TEXT SECTION.
********

Wednesday, June 29, 2022
Last week's Supreme Court decision in Dobbs v. Jackson Women's Health Organization has left the American public very divided. Many are angry; many are happy. The debate over the right to an abortion and women's rights to make their own decisions about their bodies has heated up. In the midst of this heated atmosphere, RNS reported today that in defiance of some U.S. Roman Catholic bishops, Speaker of the House Nancy Pelosi received Communion during a Mass presided over by Pope Francis on Wednesday (June 29) for the celebration of the feast of Sts. Peter and Paul.
Back in Speaker Pelosi's home diocese of San Francisco, California, Archbishop Salvatore Cordileone announced on June 1 that the Catholic congresswoman is banned from receiving Communion due to her abortion rights stance. Since then, she has been barred from receiving the sacrament in four other dioceses.

********

GIVEN MATERIAL.
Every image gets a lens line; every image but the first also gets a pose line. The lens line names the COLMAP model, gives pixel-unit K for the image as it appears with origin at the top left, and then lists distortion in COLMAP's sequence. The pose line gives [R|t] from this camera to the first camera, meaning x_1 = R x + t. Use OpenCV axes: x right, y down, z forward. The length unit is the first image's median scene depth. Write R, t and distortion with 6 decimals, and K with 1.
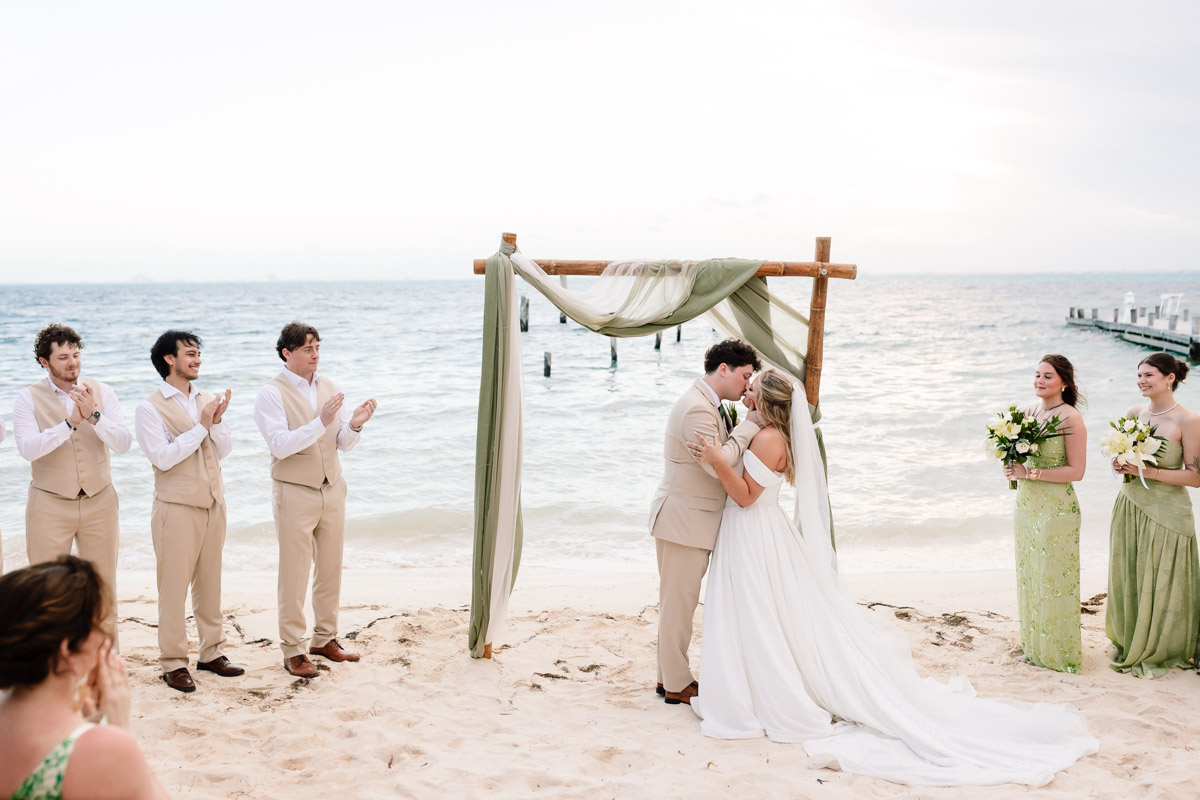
lens RADIAL K [[1189.0, 0, 595.3], [0, 1189.0, 405.5], [0, 0, 1]] dist [0.026960, 0.000000]
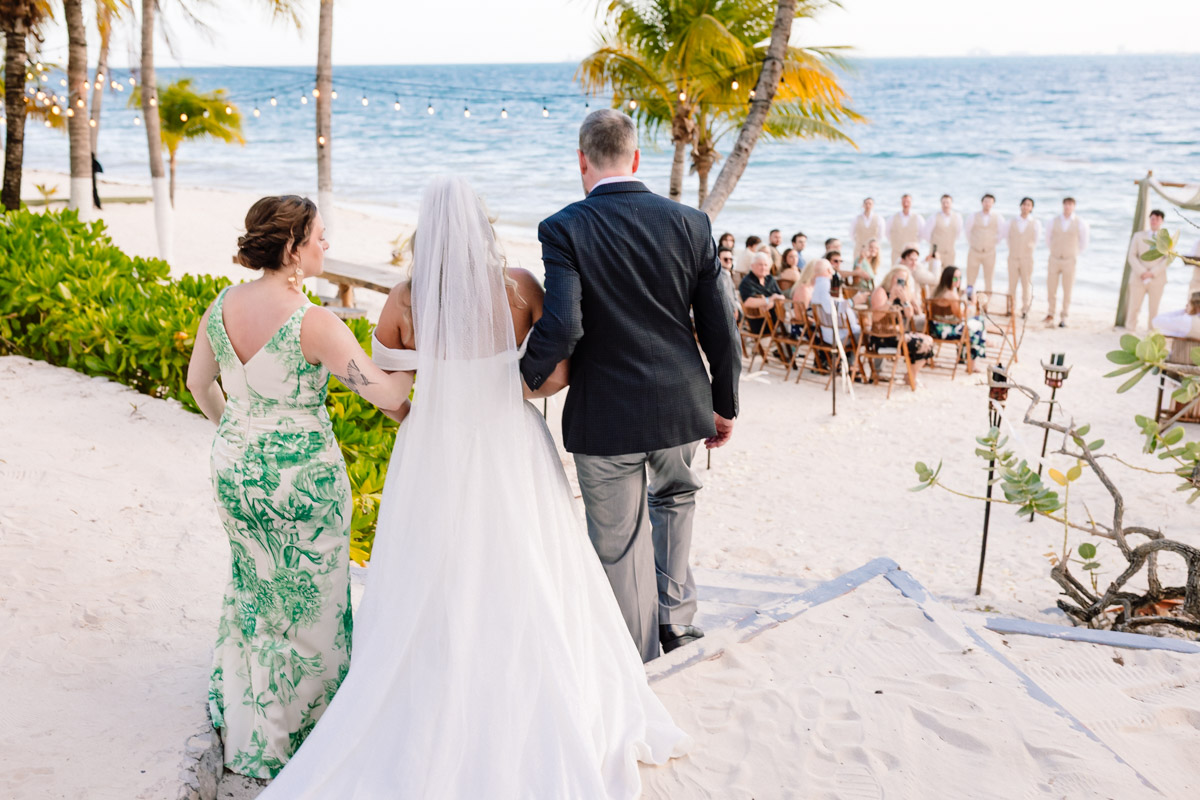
lens RADIAL K [[1189.0, 0, 597.9], [0, 1189.0, 395.9], [0, 0, 1]] dist [0.026960, 0.000000]
pose [[0.795429, 0.169378, -0.581897, 0.594122], [-0.067113, 0.978864, 0.193185, -0.083974], [0.602320, -0.114612, 0.789984, -1.942269]]
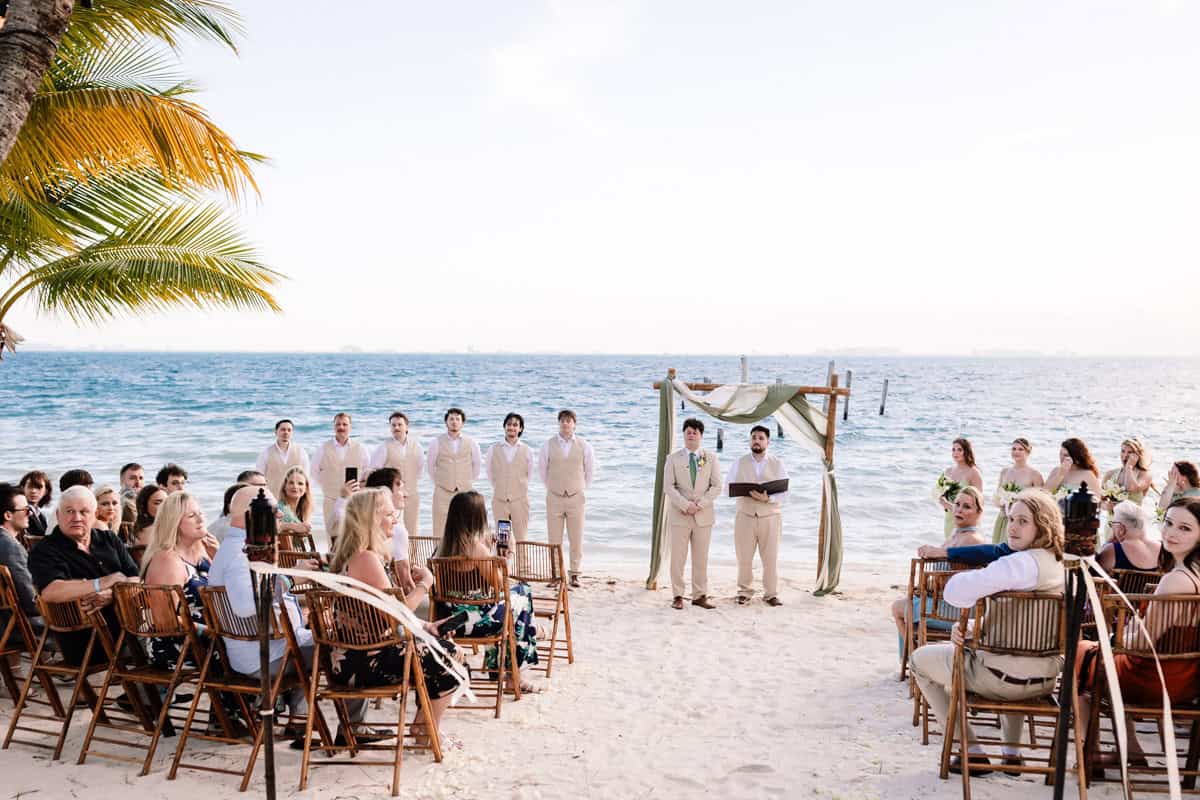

********

PROBLEMS TO SOLVE.
a. Answer these about the text on Nancy Pelosi and Communion, each on its own line:
(i) Who presided over the Mass at which Pelosi received Communion?
(ii) On what date did Archbishop Salvatore Cordileone announce the ban?
(iii) Since that announcement, in how many other dioceses has she been barred from receiving the sacrament?
b. Reproduce word for word the part of the text on Nancy Pelosi and Communion between "Back in Speaker" and "four other dioceses.", inclusive.

ANSWERS FOR THE EXERCISE.
a.
(i) Pope Francis
(ii) June 1
(iii) Four

b.
Back in Speaker Pelosi's home diocese of San Francisco, California, Archbishop Salvatore Cordileone announced on June 1 that the Catholic congresswoman is banned from receiving Communion due to her abortion rights stance. Since then, she has been barred from receiving the sacrament in four other dioceses.